Sure …. it’s nowhere near a start-up level idea, but there’s a lot of good ideas out there that aren’t “startup fodder” but are nonetheless valuable.

Let me give you another example: how about an AI service that could process your email, discard the junk, provide classifications and short summaries of the stuff that is iffy, and sort the important email for you? Something like5:

Or…

With 128k context window and ultra-cheap costs, Llama 3.1 8B can classify almost all email accurately for less than 1/10th of a cent each (the first one cost $0.0004, or 0.04 cents). The magic is not in the prompt, it’s in writing all the code to integrate with the email server and manage the influx of mail.

In the next post, I’ll talk a bit about how the code for the YouTube summarizer is architected. There’s some interesting lessons in there.

To be fair, Llama 3 was trained on 15 million tokens as well.

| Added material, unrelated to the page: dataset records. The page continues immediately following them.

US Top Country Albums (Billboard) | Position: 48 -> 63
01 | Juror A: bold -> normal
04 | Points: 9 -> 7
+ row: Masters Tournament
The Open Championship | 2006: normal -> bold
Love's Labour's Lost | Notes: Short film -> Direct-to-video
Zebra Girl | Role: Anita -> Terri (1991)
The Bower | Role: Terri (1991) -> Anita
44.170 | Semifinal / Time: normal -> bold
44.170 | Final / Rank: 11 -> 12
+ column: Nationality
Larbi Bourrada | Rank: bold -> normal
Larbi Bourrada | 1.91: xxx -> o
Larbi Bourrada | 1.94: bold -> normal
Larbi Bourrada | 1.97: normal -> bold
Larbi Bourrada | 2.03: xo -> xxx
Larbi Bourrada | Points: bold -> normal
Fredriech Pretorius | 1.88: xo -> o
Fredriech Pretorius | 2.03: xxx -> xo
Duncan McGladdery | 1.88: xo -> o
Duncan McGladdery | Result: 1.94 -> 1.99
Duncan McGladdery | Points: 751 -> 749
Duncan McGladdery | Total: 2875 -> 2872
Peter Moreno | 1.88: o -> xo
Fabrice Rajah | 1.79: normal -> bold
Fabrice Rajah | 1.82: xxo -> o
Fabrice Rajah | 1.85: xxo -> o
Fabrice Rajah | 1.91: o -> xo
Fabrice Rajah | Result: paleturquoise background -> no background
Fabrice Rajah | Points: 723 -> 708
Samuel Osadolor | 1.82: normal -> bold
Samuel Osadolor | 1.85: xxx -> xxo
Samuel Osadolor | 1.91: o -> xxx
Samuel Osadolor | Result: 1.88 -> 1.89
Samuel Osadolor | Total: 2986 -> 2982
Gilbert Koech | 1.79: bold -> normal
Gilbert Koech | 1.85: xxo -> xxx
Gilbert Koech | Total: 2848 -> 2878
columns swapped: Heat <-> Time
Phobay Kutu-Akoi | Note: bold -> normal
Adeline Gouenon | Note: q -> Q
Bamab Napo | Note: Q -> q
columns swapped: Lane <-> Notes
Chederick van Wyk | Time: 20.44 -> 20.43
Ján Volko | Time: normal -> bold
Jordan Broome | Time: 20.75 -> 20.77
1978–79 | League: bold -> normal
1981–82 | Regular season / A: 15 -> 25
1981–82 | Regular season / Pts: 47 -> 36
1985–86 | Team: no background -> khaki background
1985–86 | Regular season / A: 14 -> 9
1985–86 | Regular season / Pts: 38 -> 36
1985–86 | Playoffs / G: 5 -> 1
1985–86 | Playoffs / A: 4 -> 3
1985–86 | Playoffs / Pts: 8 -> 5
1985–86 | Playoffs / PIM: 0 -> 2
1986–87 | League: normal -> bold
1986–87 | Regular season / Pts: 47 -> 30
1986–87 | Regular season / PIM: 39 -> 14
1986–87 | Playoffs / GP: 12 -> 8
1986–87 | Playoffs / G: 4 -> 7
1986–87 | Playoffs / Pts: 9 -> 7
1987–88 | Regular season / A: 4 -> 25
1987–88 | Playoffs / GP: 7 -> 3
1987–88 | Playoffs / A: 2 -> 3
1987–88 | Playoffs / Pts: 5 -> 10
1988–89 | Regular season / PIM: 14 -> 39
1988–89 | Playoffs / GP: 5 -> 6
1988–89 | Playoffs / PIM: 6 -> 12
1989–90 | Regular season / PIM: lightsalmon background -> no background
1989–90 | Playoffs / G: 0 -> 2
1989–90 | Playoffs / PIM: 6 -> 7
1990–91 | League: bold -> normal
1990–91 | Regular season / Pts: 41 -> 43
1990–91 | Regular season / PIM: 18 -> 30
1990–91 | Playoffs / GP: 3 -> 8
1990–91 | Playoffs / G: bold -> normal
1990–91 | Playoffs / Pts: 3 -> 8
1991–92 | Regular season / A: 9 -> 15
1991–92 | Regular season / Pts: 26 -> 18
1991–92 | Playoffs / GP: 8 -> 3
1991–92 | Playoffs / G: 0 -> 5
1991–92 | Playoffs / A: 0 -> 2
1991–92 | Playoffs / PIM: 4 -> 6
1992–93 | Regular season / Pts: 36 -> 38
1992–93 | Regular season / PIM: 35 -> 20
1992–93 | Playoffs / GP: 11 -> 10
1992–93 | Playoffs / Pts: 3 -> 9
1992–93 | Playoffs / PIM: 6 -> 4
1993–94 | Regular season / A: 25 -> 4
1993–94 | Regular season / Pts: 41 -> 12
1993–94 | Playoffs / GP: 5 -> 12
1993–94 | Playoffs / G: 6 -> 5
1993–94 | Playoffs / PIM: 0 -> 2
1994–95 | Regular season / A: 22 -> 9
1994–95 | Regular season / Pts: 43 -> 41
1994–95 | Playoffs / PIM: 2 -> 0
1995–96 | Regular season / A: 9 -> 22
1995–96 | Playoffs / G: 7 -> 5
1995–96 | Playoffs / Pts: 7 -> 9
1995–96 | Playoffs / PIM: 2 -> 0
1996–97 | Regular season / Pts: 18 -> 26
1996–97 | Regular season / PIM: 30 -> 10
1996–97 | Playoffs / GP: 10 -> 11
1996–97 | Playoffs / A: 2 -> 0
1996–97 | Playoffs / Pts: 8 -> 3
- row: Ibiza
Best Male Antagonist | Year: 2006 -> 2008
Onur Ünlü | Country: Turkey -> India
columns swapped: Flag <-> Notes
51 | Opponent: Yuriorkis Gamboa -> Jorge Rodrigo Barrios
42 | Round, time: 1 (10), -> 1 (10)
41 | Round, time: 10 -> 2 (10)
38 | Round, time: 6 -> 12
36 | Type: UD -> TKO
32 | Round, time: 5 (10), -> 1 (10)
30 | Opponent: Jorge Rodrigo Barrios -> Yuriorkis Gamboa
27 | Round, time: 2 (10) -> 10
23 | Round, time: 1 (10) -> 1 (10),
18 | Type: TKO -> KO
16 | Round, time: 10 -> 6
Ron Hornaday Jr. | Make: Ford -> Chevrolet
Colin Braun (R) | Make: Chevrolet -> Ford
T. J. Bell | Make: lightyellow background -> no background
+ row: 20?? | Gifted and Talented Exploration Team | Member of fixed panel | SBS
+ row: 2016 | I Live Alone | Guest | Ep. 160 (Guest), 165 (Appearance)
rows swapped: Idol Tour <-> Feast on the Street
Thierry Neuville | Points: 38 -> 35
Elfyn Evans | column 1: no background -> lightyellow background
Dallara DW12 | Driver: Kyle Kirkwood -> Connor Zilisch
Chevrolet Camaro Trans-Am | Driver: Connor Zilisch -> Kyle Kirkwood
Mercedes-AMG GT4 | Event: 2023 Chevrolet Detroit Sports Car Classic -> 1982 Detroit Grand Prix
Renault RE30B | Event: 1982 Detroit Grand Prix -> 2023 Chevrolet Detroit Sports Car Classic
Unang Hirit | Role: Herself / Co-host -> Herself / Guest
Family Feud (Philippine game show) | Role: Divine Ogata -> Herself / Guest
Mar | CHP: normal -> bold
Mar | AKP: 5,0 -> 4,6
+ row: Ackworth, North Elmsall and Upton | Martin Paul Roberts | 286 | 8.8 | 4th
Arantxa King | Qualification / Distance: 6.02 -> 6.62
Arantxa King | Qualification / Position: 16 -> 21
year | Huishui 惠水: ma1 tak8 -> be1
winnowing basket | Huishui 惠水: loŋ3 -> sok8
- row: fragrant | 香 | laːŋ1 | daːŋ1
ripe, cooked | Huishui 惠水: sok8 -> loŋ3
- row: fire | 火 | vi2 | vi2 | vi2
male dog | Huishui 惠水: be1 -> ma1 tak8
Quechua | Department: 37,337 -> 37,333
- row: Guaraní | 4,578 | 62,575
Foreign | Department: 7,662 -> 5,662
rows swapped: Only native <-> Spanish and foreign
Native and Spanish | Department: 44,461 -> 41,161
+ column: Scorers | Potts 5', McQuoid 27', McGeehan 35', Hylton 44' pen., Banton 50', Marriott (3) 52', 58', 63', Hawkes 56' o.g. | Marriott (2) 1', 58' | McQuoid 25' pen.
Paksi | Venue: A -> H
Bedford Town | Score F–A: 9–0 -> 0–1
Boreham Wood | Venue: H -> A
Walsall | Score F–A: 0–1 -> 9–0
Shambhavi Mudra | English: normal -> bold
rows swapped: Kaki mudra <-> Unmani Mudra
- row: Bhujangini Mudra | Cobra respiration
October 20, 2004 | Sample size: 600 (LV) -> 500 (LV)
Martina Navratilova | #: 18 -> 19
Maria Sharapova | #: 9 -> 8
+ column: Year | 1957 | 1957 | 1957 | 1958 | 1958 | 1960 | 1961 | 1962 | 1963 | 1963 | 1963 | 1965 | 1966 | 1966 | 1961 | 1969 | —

Groq is not Grok: Grok is Elon Musk’s AI company (aka xAI).

I’ve set about a $20 shutoff point in LLM charges, which would translate to roughly 20,000 transcripts per month. If it gets anywhere near that, I’ve got trouble, right here in River City, and that starts with T which rhymes with P, and that stands for popularity. Or something like that.

Kind of a meta-pun about LLMs.

If you’re wondering what I have, it’s a hacked together barely running prototype that feeds the raw email to Llama 3.1 8B with the prompt:

Below is an email I received. 

You will do the following:

1. Summarize its contents in one sentence.
2. Determine which of these categories it falls into:
   1. **Junk**: Spam, Phishing, Political Fundraising, Advertising
   2. **Important**: Real Bills, Updates on Product Orders, Shipping Status, News and Blogs, Personal Emails, Work Emails
   3. **Questionable**: Stuff that falls between the two.
3. For the **Junk**, you will output "Junk Email, No Need to Read"
4. For the **Questionable**, you will indicate that the email is questionable, and write a one paragraph summary.
5. For the **Important**, you will indicate that the email is important as well as a description of why.

If you detect signs of phishing, you should err on the side of calling it **Junk**.

I did not invest a lot of time in this. The real work would be in plugging into a mail server to automatically process the incoming emails. Integration is always hard.